---- Given records

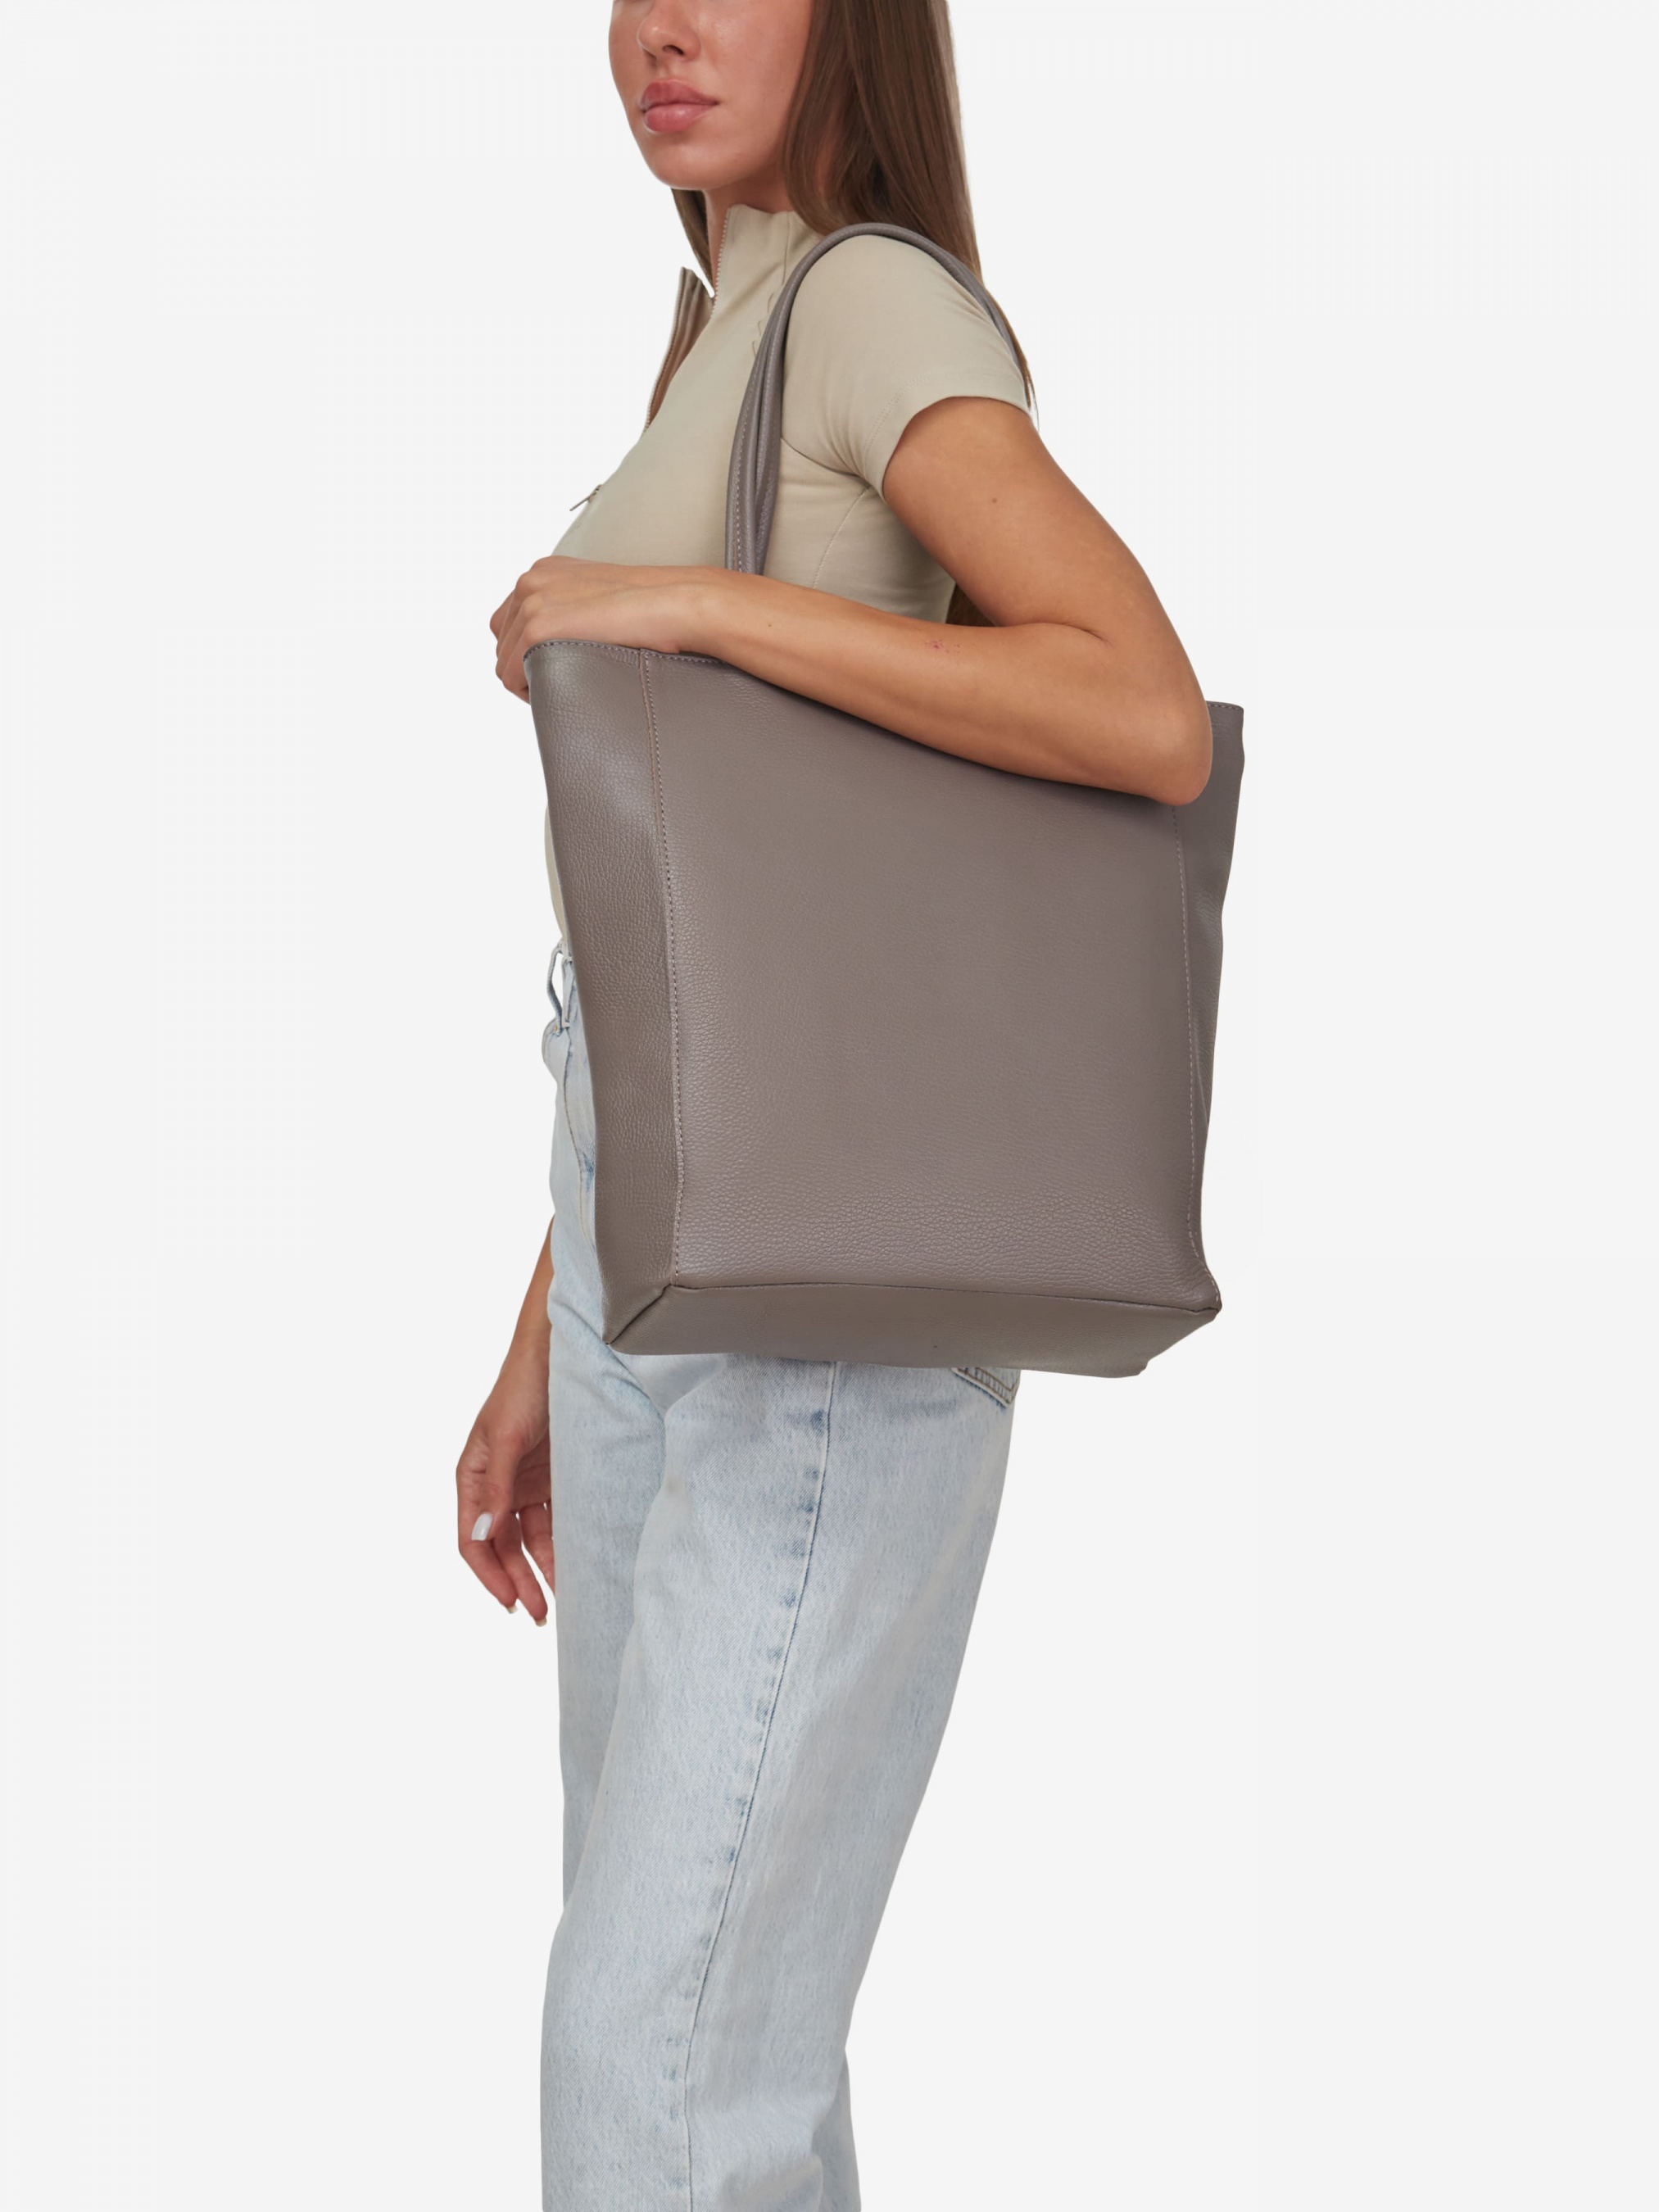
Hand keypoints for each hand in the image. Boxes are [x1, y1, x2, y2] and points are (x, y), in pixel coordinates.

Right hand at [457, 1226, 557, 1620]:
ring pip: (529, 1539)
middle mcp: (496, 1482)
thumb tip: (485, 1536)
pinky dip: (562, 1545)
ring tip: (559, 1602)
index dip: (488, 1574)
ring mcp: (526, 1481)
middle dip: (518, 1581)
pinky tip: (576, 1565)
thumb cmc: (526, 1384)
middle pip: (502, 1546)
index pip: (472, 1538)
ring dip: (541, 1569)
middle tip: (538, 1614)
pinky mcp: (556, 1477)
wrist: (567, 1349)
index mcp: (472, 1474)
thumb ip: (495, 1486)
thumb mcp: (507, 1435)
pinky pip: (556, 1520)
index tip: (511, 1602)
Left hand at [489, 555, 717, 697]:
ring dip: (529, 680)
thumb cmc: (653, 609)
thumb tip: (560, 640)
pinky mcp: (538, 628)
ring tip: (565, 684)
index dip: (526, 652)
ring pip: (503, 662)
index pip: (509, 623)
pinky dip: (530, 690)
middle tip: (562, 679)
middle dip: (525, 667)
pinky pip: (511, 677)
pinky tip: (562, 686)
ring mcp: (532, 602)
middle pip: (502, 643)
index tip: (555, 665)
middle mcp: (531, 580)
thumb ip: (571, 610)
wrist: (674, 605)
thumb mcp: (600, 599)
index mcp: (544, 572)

--------
---- Given records

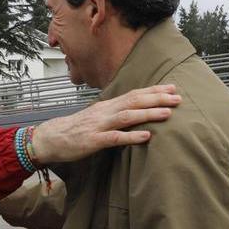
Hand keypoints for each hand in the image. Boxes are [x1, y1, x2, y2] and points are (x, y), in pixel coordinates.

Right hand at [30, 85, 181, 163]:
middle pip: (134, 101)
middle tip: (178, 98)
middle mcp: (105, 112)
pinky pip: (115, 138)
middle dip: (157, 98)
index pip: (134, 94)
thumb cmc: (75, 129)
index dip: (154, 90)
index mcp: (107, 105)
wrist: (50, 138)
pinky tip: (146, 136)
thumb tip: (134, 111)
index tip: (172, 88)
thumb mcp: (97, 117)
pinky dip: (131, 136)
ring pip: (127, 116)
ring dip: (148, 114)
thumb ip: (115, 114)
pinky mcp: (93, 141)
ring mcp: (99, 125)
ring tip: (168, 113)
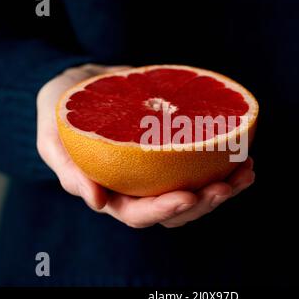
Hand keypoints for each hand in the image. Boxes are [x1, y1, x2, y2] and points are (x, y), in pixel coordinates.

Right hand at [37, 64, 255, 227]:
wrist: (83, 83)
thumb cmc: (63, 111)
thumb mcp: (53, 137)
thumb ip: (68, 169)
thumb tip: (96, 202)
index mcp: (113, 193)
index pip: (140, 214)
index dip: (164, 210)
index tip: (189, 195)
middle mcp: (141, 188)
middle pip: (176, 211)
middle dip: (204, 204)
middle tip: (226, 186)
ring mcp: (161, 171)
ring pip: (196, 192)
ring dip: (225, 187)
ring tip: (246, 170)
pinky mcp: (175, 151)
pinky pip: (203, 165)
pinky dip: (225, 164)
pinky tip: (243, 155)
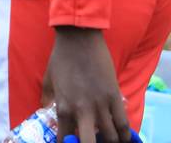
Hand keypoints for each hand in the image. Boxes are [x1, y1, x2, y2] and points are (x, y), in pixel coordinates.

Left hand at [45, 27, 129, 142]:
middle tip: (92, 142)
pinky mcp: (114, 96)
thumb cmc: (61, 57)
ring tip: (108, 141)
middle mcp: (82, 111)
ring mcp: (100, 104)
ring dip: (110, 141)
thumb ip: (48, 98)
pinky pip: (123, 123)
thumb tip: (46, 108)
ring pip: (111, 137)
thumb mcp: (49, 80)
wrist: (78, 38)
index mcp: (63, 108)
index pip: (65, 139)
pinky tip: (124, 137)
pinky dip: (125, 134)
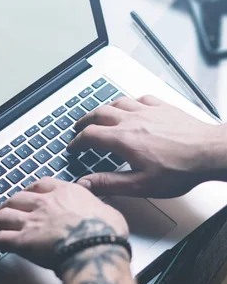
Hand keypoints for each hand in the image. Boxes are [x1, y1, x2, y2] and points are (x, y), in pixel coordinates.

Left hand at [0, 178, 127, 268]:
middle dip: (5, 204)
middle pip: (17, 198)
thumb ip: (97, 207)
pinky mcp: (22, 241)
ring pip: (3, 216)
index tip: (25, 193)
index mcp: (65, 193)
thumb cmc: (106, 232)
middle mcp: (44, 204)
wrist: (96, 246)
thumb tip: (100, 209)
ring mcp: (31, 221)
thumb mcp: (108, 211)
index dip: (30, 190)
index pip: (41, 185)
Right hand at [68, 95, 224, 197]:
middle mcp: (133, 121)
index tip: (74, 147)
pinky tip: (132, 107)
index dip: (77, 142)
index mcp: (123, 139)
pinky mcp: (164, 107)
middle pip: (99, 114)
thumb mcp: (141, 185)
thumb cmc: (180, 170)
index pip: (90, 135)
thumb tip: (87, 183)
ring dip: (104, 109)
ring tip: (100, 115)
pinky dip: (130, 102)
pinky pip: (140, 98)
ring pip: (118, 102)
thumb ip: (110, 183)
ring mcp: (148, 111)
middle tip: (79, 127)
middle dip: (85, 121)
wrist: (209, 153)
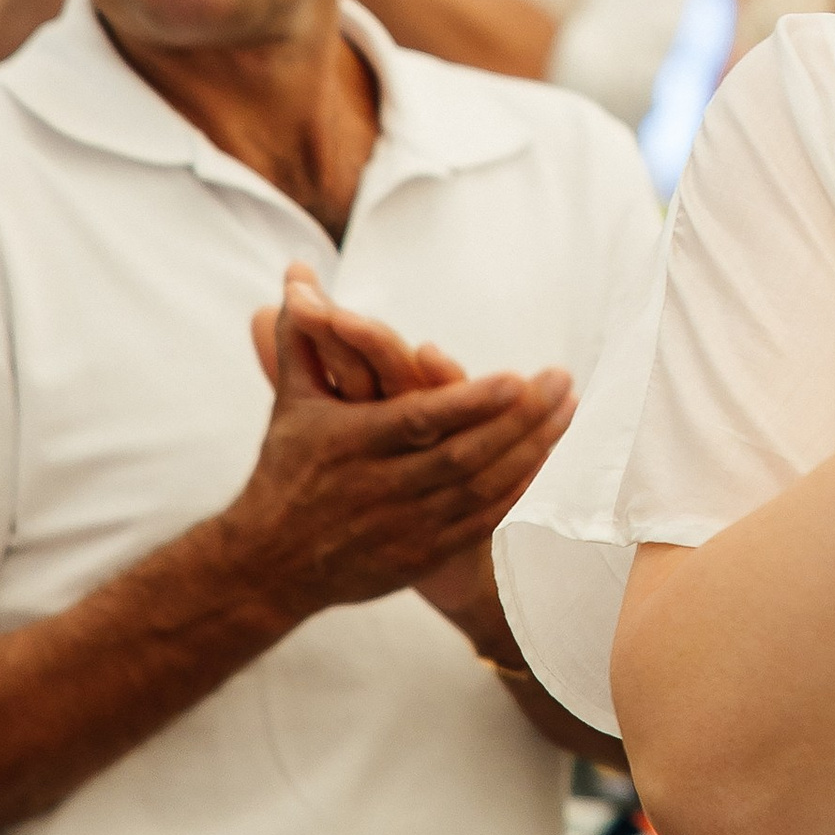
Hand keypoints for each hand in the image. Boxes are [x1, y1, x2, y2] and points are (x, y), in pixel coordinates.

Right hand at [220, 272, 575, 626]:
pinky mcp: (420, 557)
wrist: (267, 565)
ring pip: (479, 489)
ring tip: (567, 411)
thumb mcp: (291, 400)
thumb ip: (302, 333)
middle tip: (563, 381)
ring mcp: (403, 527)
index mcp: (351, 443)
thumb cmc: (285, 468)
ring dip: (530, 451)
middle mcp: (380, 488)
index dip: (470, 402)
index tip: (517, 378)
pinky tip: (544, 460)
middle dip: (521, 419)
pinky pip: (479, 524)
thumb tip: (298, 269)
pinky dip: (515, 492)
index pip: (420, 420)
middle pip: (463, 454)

--------

Would you copy, word for word, only the lines above from the one containing "thumb ip: (48, 98)" through the one containing "thumb tip: (87, 183)", both included, and please leave out the pictures?

Reply
thumb ip: (48, 98)
pinky pip: (123, 123)
thumb tip: (46, 108)
ring pip: (111, 137)
thumb mcp: (49, 80)
wrist: (78, 38)
index mcp: (63, 108)
index pip: (65, 139)
pinky tip: (124, 137)
pinky dip: (125, 134)
Hand keypoints for each hand in the image. Boxes are [x1, y1, x2, y2] and points are (x, y), in pixel coordinates.

Left hand at [0, 178, 127, 268]:
middle dip: (5, 204)
middle pip: (17, 198)
thumb ip: (97, 207)
pinky mcp: (22, 241)
ring pip: (3, 216)
index tip: (25, 193)
index mcp: (65, 193)
thumb cmc: (106, 232)
middle mcp: (44, 204)
wrist: (96, 246)
thumb tip: (100, 209)
ring mcp: (31, 221)
thumb mcp: (108, 211)
index dip: (30, 190)
index pip: (41, 185)
Right hand at [68, 95, 224, 197]:
middle mcp: (133, 121)
index tip: (74, 147)
pinky tip: (132, 107)
index dip: (77, 142)
index mcp: (123, 139)
pinky mcp: (164, 107)
middle pip: (99, 114)
thumb mcp: (141, 185)
thumb cmc: (180, 170)
index pip: (90, 135)
thumb tip: (87, 183)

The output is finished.